Things get underway on Oct. 14, when Arturo O’Farrill and the Afro Latin Jazz Orchestra present Fandango at the Wall with special guests the Villalobos Brothers and the Conga Patria Son Jarocho Collective. Other jazz-and-roots-oriented shows on the calendar include Delfeayo Marsalis and the Uptown Jazz Orchestra on Oct 23, Veronica Swift on Nov. 21, Damien Sneed on Dec. 4, the Jazz at Lincoln Center Orchestra on Feb. 2, 2022, and Becca Stevens on Feb. 10.
The Alexander Quartet is back this season with Robert Greenberg in a series featuring Dvořák’s chamber music on Dec. 5, Jan. 30, 2022, and May 15. Other classical-music highlights include pianist Christopher Taylor performing the Liszt transcriptions of the nine Beethoven symphonies on Nov. 6–7 and April 22 and 24, 2022; the Chamber Music Society of Lincoln Center on Dec. 10; the Royal Philharmonic Orchestra on Jan. 15, 2022; Heartbeat Opera’s Fidelio on Feb. 19–20; the piano duo of Garrick Ohlsson and Kirill Gerstein on Mar. 6; the Dresher-Davel Invented Instrument Duo on Mar. 11–12; Academy of St.
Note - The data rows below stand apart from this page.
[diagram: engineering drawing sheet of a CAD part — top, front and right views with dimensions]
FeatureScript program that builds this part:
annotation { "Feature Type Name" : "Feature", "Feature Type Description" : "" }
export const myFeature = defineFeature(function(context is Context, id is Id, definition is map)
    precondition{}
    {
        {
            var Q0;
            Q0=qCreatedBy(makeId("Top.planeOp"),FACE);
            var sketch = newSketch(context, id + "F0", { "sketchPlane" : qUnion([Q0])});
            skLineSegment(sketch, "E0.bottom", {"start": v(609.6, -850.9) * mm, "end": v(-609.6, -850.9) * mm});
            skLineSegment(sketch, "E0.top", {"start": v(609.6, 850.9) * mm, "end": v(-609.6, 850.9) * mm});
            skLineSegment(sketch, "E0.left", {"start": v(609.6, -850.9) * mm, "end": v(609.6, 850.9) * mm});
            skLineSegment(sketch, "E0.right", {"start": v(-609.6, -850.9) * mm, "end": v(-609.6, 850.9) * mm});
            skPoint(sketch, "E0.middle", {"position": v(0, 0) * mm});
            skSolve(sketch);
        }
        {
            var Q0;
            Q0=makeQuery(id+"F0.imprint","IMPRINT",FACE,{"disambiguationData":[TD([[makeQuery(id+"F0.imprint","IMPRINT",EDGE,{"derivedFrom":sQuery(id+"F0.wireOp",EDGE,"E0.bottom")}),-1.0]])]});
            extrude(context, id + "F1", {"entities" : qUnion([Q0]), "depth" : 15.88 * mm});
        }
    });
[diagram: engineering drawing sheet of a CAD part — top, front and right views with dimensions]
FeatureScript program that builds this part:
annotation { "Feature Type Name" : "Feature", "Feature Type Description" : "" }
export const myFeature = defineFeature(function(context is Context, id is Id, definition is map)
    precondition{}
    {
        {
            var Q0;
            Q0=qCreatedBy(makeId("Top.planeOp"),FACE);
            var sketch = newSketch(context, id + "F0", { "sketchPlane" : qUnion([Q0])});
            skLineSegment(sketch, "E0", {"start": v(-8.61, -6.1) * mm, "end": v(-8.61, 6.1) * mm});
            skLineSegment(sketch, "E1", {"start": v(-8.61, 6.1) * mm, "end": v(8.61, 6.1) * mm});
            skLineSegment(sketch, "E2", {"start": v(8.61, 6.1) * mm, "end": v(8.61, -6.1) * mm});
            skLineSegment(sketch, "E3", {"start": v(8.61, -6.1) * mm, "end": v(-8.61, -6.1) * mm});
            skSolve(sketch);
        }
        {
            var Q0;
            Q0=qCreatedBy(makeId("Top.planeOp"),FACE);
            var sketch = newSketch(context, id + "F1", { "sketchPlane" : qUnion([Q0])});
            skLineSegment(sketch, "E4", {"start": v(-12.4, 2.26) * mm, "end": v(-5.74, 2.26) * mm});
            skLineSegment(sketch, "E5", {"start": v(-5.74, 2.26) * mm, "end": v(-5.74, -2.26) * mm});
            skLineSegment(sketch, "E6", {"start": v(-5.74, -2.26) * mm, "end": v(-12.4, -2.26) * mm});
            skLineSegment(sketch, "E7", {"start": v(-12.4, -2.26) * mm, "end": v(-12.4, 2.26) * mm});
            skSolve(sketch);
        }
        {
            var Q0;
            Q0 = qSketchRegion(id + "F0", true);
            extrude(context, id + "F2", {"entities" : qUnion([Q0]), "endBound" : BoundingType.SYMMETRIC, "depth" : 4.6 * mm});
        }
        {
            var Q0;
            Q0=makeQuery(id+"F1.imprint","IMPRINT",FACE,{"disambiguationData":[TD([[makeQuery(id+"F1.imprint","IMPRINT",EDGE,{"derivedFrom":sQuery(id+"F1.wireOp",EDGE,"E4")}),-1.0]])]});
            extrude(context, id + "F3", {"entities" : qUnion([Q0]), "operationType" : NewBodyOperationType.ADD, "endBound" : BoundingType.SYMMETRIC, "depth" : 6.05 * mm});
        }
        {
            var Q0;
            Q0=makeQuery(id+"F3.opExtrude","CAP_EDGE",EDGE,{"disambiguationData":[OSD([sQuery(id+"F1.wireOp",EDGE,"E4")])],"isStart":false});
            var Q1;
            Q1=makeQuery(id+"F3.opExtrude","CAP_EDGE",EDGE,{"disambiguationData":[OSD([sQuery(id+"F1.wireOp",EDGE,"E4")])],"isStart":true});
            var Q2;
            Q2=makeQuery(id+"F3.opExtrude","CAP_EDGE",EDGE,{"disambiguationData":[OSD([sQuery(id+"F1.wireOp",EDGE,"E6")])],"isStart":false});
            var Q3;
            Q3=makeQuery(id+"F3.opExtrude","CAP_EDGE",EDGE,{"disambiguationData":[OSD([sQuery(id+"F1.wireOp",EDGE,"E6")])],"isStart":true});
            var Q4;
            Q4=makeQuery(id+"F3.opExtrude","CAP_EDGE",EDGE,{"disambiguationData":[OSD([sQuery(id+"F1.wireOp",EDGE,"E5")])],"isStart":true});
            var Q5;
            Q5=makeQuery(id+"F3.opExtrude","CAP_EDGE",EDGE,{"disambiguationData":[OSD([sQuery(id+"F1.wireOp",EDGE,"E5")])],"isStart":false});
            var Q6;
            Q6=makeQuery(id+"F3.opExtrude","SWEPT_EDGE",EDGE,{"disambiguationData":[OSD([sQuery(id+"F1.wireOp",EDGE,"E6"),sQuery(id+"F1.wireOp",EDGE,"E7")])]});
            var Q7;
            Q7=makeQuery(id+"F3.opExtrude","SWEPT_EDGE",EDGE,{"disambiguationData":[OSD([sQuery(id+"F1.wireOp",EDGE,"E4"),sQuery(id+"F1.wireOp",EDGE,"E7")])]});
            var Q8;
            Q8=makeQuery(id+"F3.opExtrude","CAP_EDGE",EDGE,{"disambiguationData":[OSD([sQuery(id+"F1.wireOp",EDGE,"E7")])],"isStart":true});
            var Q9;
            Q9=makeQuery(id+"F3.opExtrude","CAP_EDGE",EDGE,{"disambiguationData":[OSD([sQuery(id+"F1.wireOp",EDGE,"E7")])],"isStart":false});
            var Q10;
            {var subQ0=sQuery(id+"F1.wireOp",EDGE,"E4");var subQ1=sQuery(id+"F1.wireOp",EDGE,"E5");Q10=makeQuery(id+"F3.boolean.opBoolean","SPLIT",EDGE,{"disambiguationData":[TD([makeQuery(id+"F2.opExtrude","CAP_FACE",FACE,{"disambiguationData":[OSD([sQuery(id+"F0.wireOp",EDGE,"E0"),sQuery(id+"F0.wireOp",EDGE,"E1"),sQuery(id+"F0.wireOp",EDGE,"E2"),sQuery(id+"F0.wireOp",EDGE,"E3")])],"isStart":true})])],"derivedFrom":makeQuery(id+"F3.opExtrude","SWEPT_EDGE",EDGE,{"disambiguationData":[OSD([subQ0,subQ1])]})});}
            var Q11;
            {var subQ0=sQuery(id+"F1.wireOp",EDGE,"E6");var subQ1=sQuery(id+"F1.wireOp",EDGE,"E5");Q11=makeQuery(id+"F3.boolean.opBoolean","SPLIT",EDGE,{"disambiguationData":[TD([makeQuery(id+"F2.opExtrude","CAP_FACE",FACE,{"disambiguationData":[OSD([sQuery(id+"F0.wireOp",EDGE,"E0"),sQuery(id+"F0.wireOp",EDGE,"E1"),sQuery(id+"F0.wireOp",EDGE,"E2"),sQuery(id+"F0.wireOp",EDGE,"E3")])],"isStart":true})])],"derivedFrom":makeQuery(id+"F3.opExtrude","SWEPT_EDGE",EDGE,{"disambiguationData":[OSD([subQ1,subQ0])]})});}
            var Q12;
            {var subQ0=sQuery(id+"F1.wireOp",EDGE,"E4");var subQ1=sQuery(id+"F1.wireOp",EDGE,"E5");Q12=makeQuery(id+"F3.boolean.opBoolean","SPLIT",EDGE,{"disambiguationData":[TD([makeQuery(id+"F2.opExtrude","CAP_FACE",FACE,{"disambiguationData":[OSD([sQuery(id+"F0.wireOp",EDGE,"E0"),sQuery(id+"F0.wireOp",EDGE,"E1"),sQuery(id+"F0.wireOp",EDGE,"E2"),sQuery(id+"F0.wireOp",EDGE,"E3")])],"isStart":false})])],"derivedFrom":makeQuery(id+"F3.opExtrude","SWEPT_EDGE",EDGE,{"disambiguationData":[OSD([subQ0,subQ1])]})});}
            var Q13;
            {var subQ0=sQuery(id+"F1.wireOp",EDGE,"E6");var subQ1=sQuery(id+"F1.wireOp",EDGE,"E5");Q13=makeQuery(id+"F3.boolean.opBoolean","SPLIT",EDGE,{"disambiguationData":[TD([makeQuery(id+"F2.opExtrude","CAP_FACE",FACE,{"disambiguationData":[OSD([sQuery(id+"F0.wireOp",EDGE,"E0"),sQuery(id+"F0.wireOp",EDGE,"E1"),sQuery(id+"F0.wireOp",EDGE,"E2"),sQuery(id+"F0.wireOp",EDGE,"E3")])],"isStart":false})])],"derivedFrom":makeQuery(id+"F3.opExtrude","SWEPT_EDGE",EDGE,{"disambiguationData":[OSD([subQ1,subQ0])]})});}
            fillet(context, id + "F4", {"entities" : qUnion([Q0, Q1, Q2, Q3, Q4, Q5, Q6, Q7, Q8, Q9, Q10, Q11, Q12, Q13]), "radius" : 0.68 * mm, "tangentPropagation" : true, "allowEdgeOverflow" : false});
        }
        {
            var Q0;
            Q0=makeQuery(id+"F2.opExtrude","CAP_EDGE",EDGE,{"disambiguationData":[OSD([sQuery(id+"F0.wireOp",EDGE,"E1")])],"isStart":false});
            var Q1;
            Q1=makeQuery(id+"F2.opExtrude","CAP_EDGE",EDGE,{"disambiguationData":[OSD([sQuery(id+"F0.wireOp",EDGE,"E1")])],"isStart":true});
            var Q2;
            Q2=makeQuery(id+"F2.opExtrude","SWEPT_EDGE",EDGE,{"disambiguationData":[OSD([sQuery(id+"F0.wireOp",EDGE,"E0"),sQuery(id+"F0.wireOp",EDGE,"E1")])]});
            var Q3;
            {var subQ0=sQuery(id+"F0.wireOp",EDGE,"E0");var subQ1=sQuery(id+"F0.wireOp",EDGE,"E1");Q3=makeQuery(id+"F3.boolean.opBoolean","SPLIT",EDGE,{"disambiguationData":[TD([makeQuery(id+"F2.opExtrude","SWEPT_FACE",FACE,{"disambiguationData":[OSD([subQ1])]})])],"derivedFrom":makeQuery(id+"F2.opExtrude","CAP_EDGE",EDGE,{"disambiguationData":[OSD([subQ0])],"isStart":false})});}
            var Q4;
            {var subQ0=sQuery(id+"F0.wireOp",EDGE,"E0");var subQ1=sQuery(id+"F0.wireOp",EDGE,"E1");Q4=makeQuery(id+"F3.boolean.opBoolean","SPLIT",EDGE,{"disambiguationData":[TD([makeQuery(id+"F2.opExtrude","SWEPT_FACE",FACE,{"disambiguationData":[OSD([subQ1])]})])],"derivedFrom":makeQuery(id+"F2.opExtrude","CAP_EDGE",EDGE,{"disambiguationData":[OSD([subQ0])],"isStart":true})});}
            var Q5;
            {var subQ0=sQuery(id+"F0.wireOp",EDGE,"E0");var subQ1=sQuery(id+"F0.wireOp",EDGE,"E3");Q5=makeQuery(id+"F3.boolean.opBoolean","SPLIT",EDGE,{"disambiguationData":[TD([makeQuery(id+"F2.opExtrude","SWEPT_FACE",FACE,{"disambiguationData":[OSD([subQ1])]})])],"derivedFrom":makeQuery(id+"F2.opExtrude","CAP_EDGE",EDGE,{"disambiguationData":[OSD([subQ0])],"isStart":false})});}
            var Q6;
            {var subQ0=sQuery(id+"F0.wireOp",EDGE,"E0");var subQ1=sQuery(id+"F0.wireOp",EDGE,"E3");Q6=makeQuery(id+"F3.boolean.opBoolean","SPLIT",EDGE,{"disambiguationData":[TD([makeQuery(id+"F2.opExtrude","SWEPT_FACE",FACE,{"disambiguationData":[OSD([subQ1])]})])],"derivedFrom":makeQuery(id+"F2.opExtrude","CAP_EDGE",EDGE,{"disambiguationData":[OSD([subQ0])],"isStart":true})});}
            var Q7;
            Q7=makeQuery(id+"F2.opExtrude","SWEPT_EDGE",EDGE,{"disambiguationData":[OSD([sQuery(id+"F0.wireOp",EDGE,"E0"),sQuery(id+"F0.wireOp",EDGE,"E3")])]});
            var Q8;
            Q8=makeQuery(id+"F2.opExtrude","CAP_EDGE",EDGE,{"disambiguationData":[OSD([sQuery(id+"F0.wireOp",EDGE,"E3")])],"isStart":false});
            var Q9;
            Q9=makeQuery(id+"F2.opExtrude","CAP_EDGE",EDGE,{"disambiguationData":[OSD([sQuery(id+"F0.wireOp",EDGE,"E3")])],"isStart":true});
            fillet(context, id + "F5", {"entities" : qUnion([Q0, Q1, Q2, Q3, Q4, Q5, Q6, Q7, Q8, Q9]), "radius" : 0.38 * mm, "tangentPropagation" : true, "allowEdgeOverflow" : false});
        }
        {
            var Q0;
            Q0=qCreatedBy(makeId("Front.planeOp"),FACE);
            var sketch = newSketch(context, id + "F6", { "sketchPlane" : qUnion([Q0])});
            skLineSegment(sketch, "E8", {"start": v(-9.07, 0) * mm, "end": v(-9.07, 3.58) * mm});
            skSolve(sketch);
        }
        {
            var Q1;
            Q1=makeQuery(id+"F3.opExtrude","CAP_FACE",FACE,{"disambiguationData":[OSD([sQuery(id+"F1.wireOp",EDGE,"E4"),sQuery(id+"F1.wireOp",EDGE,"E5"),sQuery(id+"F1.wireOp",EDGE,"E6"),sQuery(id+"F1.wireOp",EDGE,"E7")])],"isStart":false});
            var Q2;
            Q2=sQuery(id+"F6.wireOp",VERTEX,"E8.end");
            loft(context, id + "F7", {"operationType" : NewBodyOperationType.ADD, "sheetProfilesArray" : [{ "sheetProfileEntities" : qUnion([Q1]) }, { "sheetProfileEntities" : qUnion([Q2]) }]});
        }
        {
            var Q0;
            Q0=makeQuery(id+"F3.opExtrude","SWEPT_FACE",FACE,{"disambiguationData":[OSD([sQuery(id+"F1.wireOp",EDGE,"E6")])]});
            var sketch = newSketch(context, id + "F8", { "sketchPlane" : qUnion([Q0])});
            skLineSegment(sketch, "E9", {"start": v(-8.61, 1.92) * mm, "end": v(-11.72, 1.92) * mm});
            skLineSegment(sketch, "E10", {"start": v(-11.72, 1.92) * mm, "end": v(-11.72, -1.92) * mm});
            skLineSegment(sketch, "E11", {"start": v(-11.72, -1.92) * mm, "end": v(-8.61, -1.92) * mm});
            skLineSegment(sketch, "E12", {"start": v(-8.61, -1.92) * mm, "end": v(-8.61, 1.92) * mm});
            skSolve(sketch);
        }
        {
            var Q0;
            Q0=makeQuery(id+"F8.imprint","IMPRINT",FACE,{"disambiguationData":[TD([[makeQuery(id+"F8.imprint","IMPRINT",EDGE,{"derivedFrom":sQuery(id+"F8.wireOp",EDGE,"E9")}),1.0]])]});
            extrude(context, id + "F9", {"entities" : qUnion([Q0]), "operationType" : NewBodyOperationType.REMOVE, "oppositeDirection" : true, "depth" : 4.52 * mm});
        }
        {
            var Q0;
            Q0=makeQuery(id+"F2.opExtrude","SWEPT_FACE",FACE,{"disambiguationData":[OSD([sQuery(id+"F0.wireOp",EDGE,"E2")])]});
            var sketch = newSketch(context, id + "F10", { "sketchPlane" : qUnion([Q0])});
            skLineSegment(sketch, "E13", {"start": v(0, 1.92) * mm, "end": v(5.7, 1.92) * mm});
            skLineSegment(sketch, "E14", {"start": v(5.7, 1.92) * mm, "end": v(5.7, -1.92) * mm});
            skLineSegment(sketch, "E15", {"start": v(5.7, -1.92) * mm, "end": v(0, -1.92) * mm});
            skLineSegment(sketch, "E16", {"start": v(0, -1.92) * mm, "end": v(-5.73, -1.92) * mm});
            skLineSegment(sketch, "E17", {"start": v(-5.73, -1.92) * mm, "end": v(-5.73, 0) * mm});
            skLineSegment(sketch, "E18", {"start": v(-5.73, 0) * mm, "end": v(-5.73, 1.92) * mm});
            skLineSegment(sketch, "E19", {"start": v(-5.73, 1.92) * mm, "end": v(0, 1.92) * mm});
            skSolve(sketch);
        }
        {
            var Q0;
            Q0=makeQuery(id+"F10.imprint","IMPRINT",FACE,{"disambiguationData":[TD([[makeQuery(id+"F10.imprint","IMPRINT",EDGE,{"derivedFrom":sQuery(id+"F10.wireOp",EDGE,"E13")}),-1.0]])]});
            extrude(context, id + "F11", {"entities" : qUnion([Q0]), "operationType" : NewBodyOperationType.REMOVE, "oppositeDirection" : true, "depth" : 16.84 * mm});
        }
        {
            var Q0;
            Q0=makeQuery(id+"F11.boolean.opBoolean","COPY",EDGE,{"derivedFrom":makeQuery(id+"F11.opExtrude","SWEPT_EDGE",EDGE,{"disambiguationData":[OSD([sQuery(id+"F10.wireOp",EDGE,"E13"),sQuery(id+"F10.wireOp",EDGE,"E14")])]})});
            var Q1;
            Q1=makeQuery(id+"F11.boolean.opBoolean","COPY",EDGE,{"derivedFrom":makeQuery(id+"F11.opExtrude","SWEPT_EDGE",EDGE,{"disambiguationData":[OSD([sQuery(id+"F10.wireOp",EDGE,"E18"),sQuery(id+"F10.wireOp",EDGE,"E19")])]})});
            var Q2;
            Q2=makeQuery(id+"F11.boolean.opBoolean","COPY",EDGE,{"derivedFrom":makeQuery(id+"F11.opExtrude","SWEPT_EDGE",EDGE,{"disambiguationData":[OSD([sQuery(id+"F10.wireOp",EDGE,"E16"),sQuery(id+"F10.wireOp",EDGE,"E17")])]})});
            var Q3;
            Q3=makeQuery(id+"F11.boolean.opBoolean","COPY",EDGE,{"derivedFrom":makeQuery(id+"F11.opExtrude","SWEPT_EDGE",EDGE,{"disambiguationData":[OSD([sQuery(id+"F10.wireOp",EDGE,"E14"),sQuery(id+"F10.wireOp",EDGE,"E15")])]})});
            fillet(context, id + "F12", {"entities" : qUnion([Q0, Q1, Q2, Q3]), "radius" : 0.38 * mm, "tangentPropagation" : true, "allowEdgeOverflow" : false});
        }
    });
Martin in the Fields with Joshua Bell on Mar. 12; pianist Lara Downes with Clarice Assad and Britton-René Collins performing World of Change on May 6; and wrapping the season, flutist Grace Leslie on May 19.
Theater lovers can check out the Red Door Project’s Evolve on Nov. 5; Eliza Jane Schneider’s Freedom of Speech on Nov. 11–12; Still Will Be Heard, Liz Queler and Seth Farber’s multi-genre musical-theater setting of poems by Edna St. Vincent Millay on Nov.17–19.
For dance enthusiasts, the calendar offers Pamyua on Nov. 21; Circa performing Humans 2.0 on Jan. 28, 2022; Ronald K. Brown and Evidence, a Dance Company on Feb. 26; Kinetech Arts performing Passage on Mar. 9–10; and the Ballet Folklórico de México de Amalia Hernandez on Mar. 18.
Curmudgeons everywhere can revel in the sardonic wit of Fran Lebowitz on Feb. 24, 2022. Other speakers in the series include Heather McGhee on Apr. 3 and David Sedaris on May 1.
Ross sums up the Center’s philosophy on live performances:
I am thrilled that we can present to you a season of artists and thinkers, many of whom have profound things to say about where we are as a culture and where we’re going as a society. Just as importantly, each one of them will remind us of the magic that only happens with live performance. We are thrilled to return, as the lights start to go on again in theaters, galleries, and museums across our region, our nation and the world.”